Graduation Year


Document Type




Degree Granting Department


Major Professor

Philip J. Motta, Ph.D.


Androgen receptor, Steroid hormone, Polymerase chain reaction, Immunocytochemistry, mRNA probe


Androgens and the androgen receptor (AR) play important roles in virilization, spermatogenesis, and sexual behavior in vertebrates. An understanding of the distribution and levels of expression of the ARs on the cellular and tissue level demonstrates the pattern of responsiveness to the androgenic hormones in a given organism. In this study, a fragment of the AR gene was cloned and sequenced from the bonnethead shark, Sphyrna tiburo, an elasmobranch species with a well-defined annual reproductive cycle. Acquiring this gene sequence facilitated the construction of species-specific AR polymerase chain reaction (PCR) primers and species-specific AR mRNA probes that were used to screen reproductive tissues for evidence of AR gene expression using reverse transcription (RT)-PCR and in situ hybridization (ISH), respectively. The RT-PCR screens demonstrated AR gene expression in the testes, epididymides, seminal vesicles, and claspers of male sharks.

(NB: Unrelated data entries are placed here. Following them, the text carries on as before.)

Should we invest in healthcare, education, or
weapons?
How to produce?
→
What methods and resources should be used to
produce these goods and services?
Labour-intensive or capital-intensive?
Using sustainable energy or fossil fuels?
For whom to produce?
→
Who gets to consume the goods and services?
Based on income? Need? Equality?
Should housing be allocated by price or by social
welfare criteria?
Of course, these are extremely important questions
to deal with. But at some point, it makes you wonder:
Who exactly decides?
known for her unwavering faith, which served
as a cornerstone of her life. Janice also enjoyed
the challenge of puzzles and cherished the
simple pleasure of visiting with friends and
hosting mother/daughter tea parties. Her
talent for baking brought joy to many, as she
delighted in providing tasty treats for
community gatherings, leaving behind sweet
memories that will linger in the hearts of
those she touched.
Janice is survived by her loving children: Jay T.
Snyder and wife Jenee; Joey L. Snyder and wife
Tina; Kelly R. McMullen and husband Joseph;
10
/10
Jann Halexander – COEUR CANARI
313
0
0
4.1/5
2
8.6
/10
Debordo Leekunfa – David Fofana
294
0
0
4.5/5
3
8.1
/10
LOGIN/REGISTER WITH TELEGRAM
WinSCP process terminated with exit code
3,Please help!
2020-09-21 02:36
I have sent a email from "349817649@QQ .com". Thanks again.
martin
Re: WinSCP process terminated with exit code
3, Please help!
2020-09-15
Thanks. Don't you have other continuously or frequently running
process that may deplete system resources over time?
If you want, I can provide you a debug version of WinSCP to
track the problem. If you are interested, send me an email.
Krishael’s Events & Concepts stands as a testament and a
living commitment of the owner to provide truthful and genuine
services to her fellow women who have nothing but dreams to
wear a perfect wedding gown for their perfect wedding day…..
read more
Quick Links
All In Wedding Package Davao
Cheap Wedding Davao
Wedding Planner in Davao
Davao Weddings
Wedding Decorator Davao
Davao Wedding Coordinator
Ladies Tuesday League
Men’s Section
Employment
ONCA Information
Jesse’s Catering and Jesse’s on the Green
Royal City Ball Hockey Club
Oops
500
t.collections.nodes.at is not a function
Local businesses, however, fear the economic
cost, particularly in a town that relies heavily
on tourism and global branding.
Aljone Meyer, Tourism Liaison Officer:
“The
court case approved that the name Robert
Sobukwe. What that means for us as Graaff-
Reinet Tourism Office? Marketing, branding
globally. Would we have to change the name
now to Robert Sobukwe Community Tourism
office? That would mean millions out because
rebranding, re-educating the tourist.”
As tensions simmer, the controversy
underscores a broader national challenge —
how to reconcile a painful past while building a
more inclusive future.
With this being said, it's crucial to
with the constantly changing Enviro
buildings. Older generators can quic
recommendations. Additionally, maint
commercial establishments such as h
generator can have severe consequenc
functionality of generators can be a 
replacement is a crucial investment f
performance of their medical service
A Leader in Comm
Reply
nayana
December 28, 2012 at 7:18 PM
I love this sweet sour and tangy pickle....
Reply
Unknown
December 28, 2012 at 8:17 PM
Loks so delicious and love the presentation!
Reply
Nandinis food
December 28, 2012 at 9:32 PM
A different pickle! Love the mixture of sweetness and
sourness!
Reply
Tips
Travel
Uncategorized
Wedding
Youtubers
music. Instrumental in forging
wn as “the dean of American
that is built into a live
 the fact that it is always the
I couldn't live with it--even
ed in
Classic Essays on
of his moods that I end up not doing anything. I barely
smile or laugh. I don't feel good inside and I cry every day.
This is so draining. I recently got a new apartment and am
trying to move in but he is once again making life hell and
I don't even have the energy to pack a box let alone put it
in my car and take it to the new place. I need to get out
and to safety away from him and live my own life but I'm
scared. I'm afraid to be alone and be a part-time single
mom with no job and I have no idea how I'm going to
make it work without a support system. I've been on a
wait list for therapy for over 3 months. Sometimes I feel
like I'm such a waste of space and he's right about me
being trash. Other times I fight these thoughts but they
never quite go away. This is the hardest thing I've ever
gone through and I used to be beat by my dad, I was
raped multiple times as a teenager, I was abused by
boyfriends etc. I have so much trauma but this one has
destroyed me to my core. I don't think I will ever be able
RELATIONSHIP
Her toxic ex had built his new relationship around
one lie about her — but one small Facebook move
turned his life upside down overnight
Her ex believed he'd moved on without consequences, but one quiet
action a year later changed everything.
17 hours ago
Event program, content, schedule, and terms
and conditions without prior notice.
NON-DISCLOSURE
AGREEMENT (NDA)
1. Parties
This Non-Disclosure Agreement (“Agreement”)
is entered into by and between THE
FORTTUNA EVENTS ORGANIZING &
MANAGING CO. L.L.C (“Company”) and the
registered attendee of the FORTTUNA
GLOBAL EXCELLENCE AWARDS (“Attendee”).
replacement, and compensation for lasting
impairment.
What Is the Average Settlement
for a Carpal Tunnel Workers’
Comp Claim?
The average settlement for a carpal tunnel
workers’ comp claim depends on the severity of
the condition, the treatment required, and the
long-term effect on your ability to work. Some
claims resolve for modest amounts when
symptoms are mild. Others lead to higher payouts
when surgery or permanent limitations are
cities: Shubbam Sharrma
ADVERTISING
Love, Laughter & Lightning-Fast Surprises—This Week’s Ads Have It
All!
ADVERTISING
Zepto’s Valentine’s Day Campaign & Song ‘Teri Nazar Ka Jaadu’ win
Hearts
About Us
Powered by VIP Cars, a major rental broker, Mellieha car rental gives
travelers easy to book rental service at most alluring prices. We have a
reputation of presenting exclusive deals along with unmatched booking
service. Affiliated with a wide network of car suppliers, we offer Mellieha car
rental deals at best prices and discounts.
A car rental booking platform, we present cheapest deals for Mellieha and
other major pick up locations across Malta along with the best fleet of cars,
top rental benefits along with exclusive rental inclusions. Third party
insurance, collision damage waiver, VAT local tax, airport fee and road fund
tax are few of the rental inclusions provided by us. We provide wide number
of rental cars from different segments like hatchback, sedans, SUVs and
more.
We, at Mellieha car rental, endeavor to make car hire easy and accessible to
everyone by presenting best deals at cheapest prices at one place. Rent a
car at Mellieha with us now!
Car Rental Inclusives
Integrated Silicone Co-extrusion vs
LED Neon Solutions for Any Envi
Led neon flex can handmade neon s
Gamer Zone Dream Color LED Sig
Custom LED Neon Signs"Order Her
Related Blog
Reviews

The use of relative PCR revealed that these organs have variable levels of AR gene expression that significantly differ with the stage of the shark's seasonal reproductive cycle. ISH results localized the AR RNA in the interstitial cells, Sertoli cells, and developing sperm of the testes, and mature spermatozoa within the seminal vesicles and the epididymides. Immunocytochemical methods used to detect the AR protein using a rabbit polyclonal antibody, PG-21, produced comparable results in the shark testes but did not yield positive results in the seminal vesicles or the epididymides. However, the Leydig gland, whose secretions contribute to the seminal fluid, demonstrated consistent AR immunoreactivity. Results of ICC in male and female embryos of S. tiburo revealed AR protein in the developing kidney but not in the embryonic reproductive structures.

By characterizing AR distribution in the reproductive tract of male S. tiburo, this study provides the basis for future research on the direct and indirect effects of androgenic hormones in this species.